Song by The Pride of Oklahoma
- Released: 1905
- Genre: Fight song
- Songwriter: Arthur M. Alden

= Boomer Sooner =

Fight song for the American University of Oklahoma

"Boomer Sooner" is the fight song for the University of Oklahoma (OU). The lyrics were written in 1905 by Arthur M. Alden, an OU student and son of a local jeweler in Norman. The tune is taken from "Boola Boola", the fight song of Yale University (which was itself borrowed from an 1898 song called "La Hoola Boola" by Robert Allen (Bob) Cole and Billy Johnson). A year later, an additional section was appended, borrowed from the University of North Carolina's "I'm a Tar Heel Born".

==Origin of the lyrics==

The phrase "Boomer Sooner" refers to the Land Rush of 1889, in which the land around the modern university was settled — the so-called Unassigned Lands not part of any Native American nation or reservation through the 1880s. Boomers were people who lobbied for the lands to be opened (and raided into them illegally) before passage of the Indian Appropriations Act of 1889. Sooners were Boomers who snuck into the region to scout and claim the prime quarter-mile tracts before the official noon opening on April 22, 1889. If the charge of early entry was proven, these "Sooners" would lose title to their claimed land. The unique term "Sooner" was embraced as the University athletic teams' nickname by 1908, and by the 1920s was Oklahoma's defacto state nickname, "The Sooner State."

==Uses==
The OU marching band plays the fight song when the team takes the field and when the team scores a touchdown, makes a big play, or makes a play in general. They also play it along with other fight songs while the Oklahoma defense is on the field to encourage the crowd to get loud. Some fans have informally counted it being played between 70 and 90 times a game.

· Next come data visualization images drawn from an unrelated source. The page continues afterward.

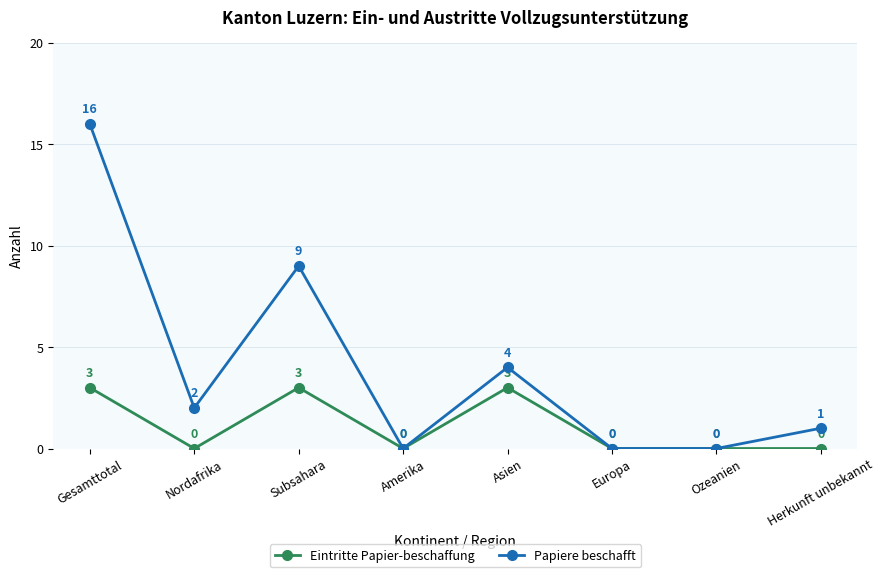

How many lines are shown in the chart?

2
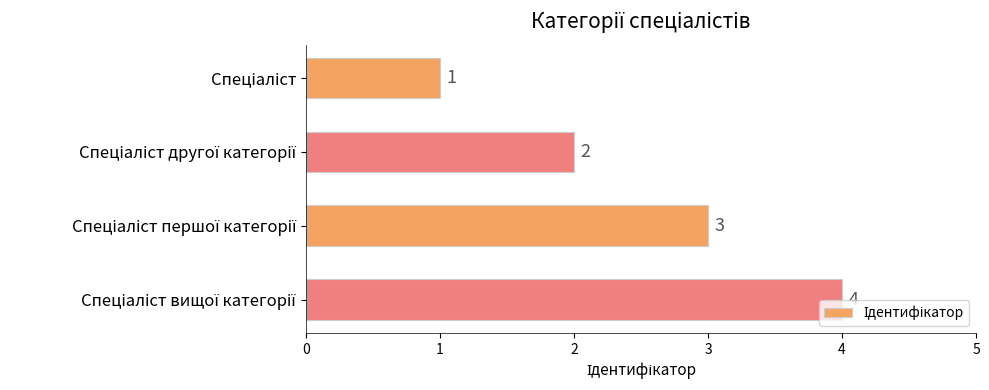

What is the value of the 3rd bar from the top?

3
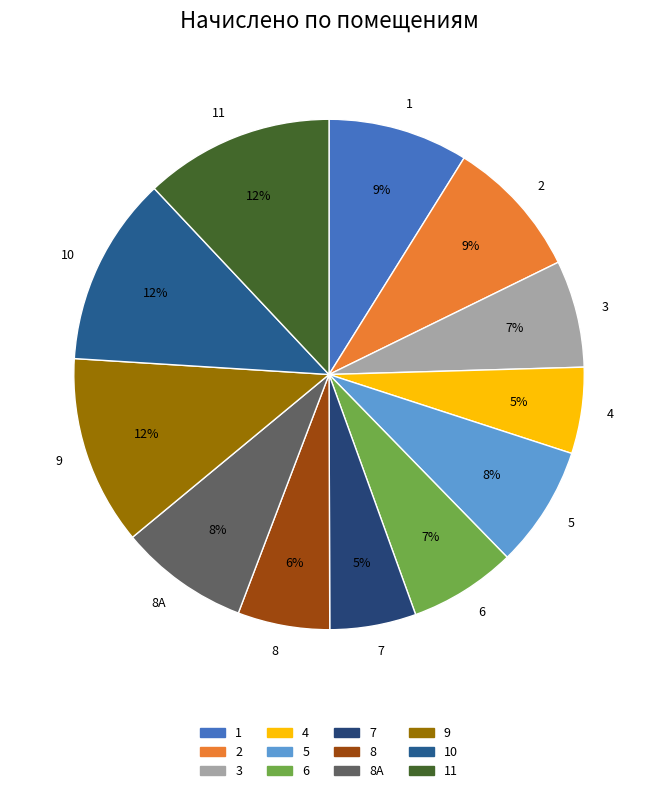

Does 6 represent more than half of the total?

No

ESPN writer Doug Ward has called the combined effect of "Boomer Sooner" and OU's horse-drawn Sooner Schooner wagon "as potent a one-two fight song/mascot punch as you'll find in college football."

==The day "The Pride" won==
On October 15, 1983, the University of Oklahoma football team visited Oklahoma State University in Stillwater, Oklahoma. The Sooner squad played poorly at first, and within 10 minutes Oklahoma State was winning by a score of 20-3. A policeman escorted Gene Thrailkill, the Oklahoma band director, off the field for not having a sideline pass. Before he was forced to leave, Thrailkill shouted to the band members, "I want you to start playing and don't stop 'til the team's ahead!" The band complied and played "Boomer Sooner" non-stop roughly 300 times. The team responded by scoring 15 unanswered points against Oklahoma State. After a successful onside kick recovery with 1:17 left in the game, Oklahoma scored a field goal to win 21-20. OU coach Barry Switzer awarded the game ball to the band (known as "The Pride of Oklahoma") for the non-stop effort and labeled it "The Day The Pride Won".

==In popular culture==
Professional wrestling announcer and Oklahoma native Jim Ross uses the fight song as his entrance theme. He also often uses the phrase "Boomer Sooner" to signify a good moment.

In recent years, "Boomer Sooner" has been adopted as a chant at Sooner football and basketball games. One side of Owen Field or the Lloyd Noble Center chants "Boomer!" with the other side chanting "Sooner!" The chant has frequently been heard at recent Heisman Trophy presentations, led by 1978 Heisman winner Billy Sims.

The tune of the song is also used for Albania's popular national song, "Shqipëri, atdhe i dashur!" ("Albania, dear fatherland!"), also known as the Alphabet Hymn. The tune was borrowed by Parashqevi Qiriazi, who penned patriotic lyrics to fit it, after the historic Congress of Manastir which decided the Albanian alphabet.